_Extracted material_
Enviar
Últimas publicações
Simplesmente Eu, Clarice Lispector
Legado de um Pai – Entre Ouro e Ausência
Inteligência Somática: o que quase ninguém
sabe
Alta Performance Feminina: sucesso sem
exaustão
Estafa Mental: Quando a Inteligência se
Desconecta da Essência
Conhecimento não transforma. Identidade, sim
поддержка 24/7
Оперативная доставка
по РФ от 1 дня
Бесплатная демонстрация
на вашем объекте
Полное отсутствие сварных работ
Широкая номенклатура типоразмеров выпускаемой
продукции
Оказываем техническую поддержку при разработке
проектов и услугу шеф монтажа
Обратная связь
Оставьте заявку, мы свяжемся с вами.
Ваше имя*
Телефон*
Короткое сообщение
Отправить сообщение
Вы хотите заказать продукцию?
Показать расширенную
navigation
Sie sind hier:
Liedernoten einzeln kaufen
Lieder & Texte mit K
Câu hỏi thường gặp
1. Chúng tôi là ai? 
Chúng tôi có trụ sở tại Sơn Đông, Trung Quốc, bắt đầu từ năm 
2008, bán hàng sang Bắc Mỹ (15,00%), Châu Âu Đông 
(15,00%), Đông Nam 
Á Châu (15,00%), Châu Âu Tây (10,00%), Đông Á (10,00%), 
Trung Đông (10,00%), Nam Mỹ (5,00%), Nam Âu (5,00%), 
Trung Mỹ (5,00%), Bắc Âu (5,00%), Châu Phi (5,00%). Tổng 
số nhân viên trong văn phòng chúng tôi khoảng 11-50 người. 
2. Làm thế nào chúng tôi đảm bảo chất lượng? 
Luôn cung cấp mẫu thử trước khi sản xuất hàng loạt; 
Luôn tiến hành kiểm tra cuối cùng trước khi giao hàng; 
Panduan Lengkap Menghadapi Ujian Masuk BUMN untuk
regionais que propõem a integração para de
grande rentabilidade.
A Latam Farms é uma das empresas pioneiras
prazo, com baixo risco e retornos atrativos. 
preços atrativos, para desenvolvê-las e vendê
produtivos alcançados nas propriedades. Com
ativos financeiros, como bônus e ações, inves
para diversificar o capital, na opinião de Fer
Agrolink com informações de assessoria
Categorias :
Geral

_Job_
Switch "Enviar" to "Submit" throughout the items above, and write out all the lines again with nothing else changed.

_Solution for this task_
Submit
Últimas publicações
Simplesmente Eu, Clarice Lispector
Legado de um Pai – Entre Ouro e Ausência
Inteligência Somática: o que quase ninguém
sabe
Alta Performance Feminina: sucesso sem
exaustão
Estafa Mental: Quando a Inteligência se
Desconecta da Essência
Conhecimento não transforma. Identidade, sim
поддержка 24/7
Оперативная доставка
по РФ от 1 дня
Бесплатная демонстрация
на вашем объекте
Полное отсутствие сварных работ
Широкая номенклатура типоразмеров выпускаемой
продукции
Оказываем техническую поддержку при разработке
проектов и услугу шеф монтажа
Обратная связь
Оставьте заявку, мы свяжемся с вами.
Ваше имя*
Телефон*
Короткое сообщение
Отправить сообщение
Вы хотите заказать продукцию?
Показать расширенную
navigation
Sie sind hier:
Liedernoten einzeln kaufen
Lieder & Texte mit K
Câu hỏi thường gặp
1. Chúng tôi là ai? 
Chúng tôi có trụ sở tại Sơn Đông, Trung Quốc, bắt đầu từ năm 
2008, bán hàng sang Bắc Mỹ (15,00%), Châu Âu Đông 
(15,00%), Đông Nam 
Á Châu (15,00%), Châu Âu Tây (10,00%), Đông Á (10,00%), 
Trung Đông (10,00%), Nam Mỹ (5,00%), Nam Âu (5,00%), 
Trung Mỹ (5,00%), Bắc Âu (5,00%), Châu Phi (5,00%). Tổng 
số nhân viên trong văn phòng chúng tôi khoảng 11-50 người. 
2. Làm thế nào chúng tôi đảm bảo chất lượng? 
Luôn cung cấp mẫu thử trước khi sản xuất hàng loạt; 
Luôn tiến hành kiểm tra cuối cùng trước khi giao hàng; 
Panduan Lengkap Menghadapi Ujian Masuk BUMN untuk
regionais que propõem a integração para de
grande rentabilidade.
A Latam Farms é uma das empresas pioneiras
prazo, com baixo risco e retornos atrativos. 
preços atrativos, para desenvolvê-las e vendê
produtivos alcançados nas propriedades. Com
ativos financeiros, como bônus e ações, inves
para diversificar o capital, na opinião de Fer
Agrolink com informações de assessoria
Categorias :
Geral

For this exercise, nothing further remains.